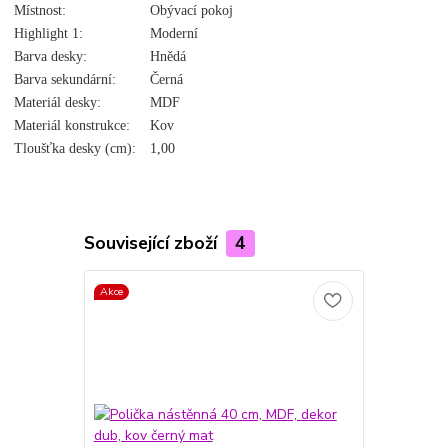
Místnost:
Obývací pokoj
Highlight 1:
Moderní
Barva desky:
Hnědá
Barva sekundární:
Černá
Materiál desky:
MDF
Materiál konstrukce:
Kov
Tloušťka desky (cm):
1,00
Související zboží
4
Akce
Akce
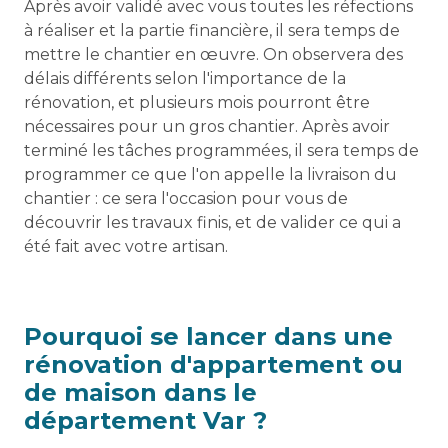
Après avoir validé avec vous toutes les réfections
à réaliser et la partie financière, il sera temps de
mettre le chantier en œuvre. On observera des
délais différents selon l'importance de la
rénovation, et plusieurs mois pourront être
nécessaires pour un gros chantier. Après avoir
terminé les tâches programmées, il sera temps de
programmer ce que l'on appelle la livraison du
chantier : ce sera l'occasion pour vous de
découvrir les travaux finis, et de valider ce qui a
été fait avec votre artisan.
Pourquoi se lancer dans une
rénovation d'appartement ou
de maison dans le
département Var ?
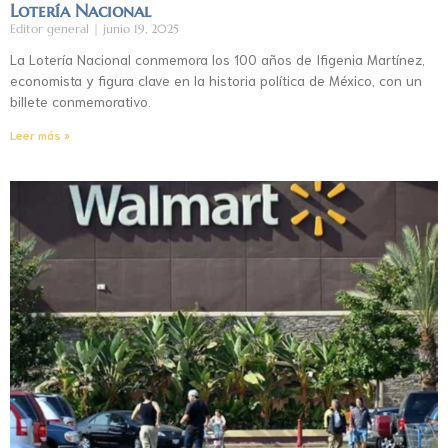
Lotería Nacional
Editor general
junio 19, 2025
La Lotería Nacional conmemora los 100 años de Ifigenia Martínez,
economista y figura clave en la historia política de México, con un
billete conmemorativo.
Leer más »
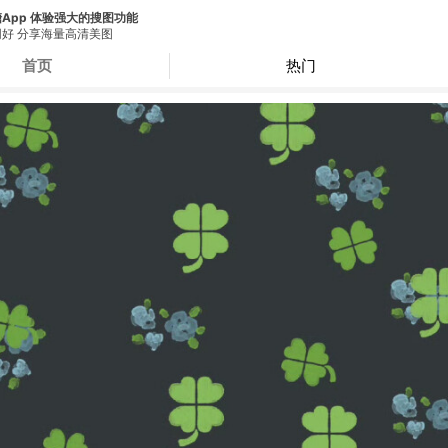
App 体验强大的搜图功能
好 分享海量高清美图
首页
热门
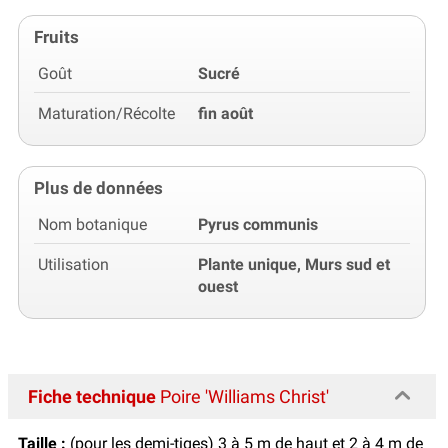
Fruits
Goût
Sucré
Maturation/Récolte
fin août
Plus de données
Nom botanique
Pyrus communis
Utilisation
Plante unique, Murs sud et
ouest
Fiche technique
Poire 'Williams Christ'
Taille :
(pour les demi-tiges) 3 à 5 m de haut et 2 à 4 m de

* * * * *

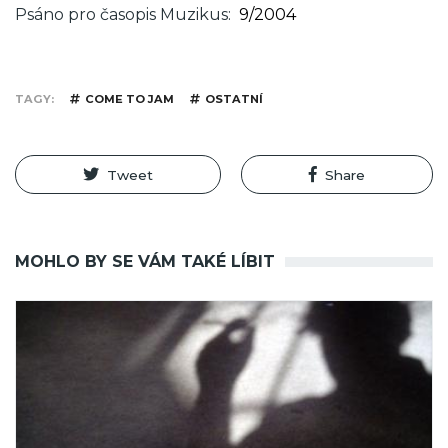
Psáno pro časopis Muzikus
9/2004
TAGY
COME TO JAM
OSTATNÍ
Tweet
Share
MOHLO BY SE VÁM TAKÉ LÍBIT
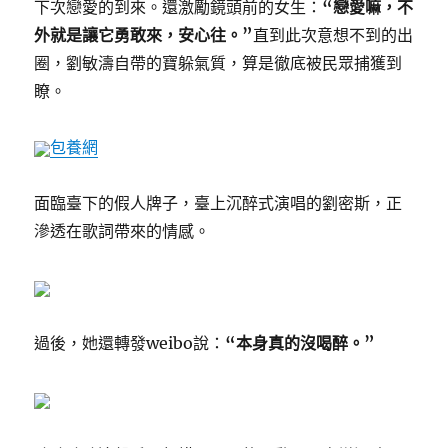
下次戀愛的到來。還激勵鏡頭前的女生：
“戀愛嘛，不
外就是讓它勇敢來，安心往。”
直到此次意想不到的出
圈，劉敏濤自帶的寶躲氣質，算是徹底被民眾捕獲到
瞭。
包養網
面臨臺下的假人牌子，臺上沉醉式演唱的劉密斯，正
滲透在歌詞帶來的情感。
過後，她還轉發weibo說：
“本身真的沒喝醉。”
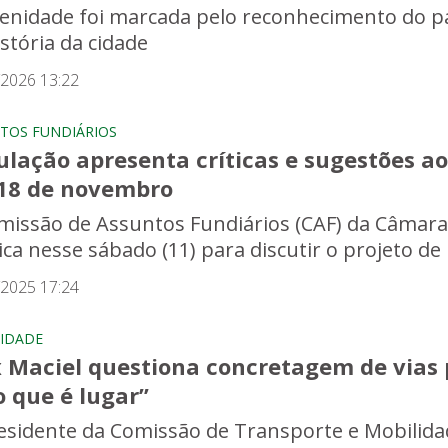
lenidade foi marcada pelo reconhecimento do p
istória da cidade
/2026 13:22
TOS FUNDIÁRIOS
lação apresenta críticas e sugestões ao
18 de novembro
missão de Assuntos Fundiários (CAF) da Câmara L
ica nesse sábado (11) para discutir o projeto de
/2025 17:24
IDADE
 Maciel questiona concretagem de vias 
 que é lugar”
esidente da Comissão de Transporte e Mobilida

* * * * *

_EXERCISE OBJECTIVE_
Which lines of the listing include the string "avec"? Pull them out.

_SOLUTION TO THIS PROBLEM_
Après avoir validé avec vous toutes les réfections
été fait avec votre artisan.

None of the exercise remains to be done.